---- Passage provided

The first documented accounts of brewing beer come from the times of the Sumer civilization which flourished on the territory of modern Iraq. Archaeologists have found there large casks dating from ca. 6500 BC, resembling mash tuns.

The Sumerians called their beer "sikaru”. The drink was prepared exclusively by women, under the supervision of a brewer who was held in high esteem and enjoyed many privileges.

The drink itself was created by means of a quite primitive process. Dough was formed into cakes which, after drying, were crumbled and drenched in water in special jars. In order to give it the bitter taste, some herbs, such as rosemary, were added at the end of the fermentation process. The thick drink was drunk out of huge jars by means of long bamboo straws.

jak dawniej warzono piwo

The Sumerians considered brewing a noble profession, which is evident in the fact that beer had been assigned a special deity – the beer goddess Ninkasi.

--------
---- Data section

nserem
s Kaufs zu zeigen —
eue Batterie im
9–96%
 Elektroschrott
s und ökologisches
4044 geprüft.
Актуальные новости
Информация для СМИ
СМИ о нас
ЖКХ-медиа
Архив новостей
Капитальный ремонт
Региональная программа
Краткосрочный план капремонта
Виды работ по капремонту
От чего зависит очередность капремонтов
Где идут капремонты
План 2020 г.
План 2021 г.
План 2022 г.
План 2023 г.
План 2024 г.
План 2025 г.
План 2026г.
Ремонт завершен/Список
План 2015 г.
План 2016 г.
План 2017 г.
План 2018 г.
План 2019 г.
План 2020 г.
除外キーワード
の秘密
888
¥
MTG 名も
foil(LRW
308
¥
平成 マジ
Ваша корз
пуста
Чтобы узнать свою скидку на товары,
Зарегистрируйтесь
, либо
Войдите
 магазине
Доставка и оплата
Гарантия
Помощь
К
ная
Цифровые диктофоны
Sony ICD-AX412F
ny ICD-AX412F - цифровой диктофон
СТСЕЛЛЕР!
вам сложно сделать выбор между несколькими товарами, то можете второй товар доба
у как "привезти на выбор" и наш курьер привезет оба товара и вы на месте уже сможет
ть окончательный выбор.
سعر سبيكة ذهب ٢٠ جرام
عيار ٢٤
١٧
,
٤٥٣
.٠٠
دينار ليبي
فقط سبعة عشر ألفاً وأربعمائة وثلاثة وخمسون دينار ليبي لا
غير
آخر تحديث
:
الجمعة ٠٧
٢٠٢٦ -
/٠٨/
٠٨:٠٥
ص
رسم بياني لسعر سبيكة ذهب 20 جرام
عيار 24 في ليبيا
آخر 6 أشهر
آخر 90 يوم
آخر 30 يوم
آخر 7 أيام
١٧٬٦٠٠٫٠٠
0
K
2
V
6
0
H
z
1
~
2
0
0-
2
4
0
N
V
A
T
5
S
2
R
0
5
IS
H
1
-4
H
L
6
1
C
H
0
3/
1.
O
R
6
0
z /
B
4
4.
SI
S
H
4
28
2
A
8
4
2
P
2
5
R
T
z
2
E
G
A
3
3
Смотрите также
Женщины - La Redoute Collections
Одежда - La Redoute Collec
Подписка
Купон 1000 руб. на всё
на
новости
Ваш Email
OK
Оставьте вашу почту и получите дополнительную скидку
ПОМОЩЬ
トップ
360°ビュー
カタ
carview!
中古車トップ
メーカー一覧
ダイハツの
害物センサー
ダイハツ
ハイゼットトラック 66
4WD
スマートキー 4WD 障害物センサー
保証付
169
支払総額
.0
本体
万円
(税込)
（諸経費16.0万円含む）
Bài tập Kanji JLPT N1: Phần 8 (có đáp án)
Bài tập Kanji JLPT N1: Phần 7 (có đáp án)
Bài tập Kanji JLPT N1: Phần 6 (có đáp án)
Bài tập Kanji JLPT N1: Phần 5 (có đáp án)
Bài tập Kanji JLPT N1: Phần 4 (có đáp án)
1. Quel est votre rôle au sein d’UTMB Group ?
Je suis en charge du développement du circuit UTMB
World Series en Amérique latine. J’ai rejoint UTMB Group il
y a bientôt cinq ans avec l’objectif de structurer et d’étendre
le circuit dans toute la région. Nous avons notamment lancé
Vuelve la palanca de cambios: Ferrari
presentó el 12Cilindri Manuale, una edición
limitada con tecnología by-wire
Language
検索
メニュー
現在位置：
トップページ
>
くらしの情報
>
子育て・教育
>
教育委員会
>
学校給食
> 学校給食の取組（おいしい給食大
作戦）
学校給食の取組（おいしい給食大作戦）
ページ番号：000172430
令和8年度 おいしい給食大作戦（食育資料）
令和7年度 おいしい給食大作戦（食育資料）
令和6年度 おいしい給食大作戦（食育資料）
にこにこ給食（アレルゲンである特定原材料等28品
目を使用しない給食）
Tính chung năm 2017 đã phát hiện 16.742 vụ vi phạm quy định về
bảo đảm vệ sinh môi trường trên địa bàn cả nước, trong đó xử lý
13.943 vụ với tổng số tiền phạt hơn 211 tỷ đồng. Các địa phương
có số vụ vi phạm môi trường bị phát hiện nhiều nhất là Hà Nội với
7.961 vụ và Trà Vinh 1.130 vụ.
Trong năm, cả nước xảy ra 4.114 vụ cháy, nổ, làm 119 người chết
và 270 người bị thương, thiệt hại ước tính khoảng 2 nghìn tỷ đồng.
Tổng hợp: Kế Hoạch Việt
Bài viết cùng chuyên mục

--------

- Exercise goal
Using the passage on Sumerian beer brewing, answer these questions:
1. What name did the Sumerians give their beer?
2. Which herb is named as being added at the end of fermentation to make the drink bitter?
3. Which deity was assigned to beer?

- Result of the task
1. Sikaru.
2. Rosemary.
3. The beer goddess Ninkasi.